WHAT IS REQUIRED:
Every line from the one with "immunohistochemical stain highlights" to the end of the data needs to be copied exactly, and no line before it.

- Opening Delimiter -

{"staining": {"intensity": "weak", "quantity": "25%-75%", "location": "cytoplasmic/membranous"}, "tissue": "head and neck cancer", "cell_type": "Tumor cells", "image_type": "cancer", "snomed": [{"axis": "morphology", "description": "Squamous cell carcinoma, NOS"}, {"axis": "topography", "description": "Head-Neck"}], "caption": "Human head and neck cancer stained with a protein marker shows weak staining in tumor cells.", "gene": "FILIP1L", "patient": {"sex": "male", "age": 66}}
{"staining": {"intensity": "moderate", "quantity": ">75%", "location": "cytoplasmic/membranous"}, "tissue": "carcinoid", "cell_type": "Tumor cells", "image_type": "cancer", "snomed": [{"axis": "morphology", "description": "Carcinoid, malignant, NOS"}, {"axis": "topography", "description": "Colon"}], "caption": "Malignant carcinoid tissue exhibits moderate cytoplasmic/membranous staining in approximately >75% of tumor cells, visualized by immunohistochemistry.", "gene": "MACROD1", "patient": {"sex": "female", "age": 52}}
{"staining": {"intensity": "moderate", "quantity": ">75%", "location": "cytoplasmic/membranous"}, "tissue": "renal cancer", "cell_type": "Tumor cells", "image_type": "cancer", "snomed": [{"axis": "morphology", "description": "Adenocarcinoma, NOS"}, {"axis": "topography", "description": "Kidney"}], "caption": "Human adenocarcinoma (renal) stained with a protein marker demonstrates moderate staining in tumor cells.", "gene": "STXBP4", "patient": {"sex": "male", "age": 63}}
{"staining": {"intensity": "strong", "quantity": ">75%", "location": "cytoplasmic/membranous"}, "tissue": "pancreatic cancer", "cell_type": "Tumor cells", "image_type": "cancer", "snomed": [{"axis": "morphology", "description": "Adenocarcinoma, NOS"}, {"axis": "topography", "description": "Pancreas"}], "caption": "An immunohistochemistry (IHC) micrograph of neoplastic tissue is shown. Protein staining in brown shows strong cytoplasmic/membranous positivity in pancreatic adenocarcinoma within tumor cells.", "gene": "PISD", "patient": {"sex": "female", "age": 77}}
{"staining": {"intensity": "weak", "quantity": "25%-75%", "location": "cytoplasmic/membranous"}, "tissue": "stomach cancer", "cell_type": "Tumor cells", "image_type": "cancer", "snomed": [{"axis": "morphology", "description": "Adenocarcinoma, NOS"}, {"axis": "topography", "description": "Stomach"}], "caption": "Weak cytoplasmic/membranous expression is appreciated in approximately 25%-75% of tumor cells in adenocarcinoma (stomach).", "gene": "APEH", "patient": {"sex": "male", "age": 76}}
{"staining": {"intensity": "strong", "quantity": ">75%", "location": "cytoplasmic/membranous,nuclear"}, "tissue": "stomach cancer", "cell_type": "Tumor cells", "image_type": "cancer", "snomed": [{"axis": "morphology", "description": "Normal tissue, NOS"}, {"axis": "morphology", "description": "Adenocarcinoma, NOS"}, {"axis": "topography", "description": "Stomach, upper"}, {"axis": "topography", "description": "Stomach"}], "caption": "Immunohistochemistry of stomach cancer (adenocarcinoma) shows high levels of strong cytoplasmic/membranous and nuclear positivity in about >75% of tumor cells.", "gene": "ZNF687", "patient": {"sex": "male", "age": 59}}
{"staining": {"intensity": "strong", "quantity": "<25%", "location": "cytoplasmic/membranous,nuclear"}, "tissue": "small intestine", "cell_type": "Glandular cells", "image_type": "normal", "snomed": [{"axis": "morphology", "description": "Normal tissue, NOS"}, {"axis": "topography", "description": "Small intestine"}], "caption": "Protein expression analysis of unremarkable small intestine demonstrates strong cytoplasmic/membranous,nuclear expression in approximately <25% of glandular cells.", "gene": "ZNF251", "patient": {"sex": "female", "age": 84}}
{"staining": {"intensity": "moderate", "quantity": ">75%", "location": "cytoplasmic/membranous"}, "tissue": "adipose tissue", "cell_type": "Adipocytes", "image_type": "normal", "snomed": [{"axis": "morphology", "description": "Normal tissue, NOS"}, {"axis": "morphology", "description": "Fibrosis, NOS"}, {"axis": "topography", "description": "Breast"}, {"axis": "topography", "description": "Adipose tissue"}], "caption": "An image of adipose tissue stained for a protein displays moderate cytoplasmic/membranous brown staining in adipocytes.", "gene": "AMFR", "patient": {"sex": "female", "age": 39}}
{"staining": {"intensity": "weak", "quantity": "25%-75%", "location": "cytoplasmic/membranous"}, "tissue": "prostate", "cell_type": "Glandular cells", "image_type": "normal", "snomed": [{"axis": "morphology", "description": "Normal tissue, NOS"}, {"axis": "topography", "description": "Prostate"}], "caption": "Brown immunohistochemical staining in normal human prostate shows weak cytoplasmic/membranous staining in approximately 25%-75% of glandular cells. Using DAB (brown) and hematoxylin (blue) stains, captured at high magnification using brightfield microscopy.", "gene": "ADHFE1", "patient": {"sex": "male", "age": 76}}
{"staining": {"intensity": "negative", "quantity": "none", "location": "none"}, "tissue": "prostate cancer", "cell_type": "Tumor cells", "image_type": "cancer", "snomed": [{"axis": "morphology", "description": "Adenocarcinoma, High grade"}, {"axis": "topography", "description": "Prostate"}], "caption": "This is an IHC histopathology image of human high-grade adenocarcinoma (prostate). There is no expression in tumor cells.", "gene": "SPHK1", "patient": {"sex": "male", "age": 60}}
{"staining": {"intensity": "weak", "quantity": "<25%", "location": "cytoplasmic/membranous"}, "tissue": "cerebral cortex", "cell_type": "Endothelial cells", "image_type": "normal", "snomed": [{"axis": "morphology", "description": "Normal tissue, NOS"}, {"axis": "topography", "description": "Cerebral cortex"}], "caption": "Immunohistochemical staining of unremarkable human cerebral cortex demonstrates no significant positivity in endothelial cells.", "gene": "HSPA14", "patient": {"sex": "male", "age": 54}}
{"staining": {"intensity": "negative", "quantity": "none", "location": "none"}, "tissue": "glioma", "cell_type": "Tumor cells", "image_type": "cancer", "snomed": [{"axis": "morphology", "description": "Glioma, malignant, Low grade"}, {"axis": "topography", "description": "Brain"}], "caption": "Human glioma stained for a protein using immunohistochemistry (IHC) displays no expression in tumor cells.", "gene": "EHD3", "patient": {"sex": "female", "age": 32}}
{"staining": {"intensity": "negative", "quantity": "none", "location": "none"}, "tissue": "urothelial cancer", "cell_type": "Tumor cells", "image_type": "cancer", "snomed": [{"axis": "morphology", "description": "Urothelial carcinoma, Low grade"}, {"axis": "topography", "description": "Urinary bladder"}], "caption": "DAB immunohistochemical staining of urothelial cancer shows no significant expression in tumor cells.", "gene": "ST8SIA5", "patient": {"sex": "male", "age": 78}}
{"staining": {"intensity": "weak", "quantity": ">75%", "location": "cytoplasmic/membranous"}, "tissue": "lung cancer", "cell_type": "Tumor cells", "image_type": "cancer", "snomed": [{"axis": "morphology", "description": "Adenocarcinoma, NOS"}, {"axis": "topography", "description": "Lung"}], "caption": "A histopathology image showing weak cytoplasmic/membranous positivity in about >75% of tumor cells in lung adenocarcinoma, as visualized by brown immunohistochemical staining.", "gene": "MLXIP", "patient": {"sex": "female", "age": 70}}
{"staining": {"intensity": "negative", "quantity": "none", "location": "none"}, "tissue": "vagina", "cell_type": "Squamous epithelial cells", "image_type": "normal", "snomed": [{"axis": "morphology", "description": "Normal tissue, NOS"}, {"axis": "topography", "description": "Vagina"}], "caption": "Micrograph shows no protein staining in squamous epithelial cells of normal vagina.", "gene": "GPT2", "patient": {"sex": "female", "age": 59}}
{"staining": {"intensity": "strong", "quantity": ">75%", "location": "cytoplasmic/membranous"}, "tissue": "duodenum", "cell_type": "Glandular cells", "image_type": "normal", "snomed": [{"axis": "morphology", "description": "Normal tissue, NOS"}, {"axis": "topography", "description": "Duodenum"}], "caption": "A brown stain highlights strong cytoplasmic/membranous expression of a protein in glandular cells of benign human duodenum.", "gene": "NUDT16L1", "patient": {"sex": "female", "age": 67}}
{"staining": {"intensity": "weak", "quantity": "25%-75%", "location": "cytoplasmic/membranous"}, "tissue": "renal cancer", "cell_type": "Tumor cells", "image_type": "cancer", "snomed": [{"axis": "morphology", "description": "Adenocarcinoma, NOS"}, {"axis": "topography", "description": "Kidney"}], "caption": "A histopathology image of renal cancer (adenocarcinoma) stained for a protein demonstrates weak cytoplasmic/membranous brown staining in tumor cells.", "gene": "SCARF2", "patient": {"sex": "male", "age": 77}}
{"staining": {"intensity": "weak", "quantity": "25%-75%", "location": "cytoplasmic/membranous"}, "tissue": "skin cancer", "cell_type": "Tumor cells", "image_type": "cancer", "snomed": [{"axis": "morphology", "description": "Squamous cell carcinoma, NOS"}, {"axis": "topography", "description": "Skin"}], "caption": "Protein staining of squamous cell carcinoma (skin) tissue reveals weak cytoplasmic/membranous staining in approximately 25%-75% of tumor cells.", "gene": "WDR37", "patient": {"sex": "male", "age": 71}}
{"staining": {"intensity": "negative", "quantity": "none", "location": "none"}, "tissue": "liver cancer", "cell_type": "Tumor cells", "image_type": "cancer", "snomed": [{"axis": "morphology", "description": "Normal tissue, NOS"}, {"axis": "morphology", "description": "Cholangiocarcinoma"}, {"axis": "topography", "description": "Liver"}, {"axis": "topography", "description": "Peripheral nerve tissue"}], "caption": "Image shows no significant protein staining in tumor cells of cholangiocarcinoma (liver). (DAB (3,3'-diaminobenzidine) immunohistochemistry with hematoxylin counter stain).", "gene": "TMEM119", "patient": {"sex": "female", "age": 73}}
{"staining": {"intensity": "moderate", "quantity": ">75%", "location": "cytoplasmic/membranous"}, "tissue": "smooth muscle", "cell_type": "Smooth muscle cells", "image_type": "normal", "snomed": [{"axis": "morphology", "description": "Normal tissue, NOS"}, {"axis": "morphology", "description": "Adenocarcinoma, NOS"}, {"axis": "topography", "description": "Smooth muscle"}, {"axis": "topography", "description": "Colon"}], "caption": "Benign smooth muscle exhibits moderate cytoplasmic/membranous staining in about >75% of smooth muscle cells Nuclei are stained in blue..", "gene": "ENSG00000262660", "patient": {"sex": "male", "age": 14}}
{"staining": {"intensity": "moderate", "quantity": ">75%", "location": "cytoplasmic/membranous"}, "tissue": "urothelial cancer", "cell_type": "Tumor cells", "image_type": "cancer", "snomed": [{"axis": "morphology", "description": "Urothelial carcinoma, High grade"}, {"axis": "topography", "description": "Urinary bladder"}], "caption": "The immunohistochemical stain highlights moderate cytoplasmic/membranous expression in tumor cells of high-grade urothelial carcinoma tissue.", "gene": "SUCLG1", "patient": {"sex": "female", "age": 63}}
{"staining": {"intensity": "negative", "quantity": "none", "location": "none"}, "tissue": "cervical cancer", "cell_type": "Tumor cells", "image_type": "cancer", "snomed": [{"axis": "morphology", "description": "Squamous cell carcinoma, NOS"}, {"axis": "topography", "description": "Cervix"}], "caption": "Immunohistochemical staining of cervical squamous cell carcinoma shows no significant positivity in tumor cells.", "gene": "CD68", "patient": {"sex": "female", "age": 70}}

- Closing Delimiter -

PROBLEM SOLUTION:
{"staining": {"intensity": "moderate", "quantity": ">75%", "location": "cytoplasmic/membranous"}, "tissue": "urothelial cancer", "cell_type": "Tumor cells", "image_type": "cancer", "snomed": [{"axis": "morphology", "description": "Urothelial carcinoma, High grade"}, {"axis": "topography", "description": "Urinary bladder"}], "caption": "The immunohistochemical stain highlights moderate cytoplasmic/membranous expression in tumor cells of high-grade urothelial carcinoma tissue.", "gene": "SUCLG1", "patient": {"sex": "female", "age": 63}}
{"staining": {"intensity": "negative", "quantity": "none", "location": "none"}, "tissue": "cervical cancer", "cell_type": "Tumor cells", "image_type": "cancer", "snomed": [{"axis": "morphology", "description": "Squamous cell carcinoma, NOS"}, {"axis": "topography", "description": "Cervix"}], "caption": "Immunohistochemical staining of cervical squamous cell carcinoma shows no significant positivity in tumor cells.", "gene": "CD68", "patient": {"sex": "female", "age": 70}}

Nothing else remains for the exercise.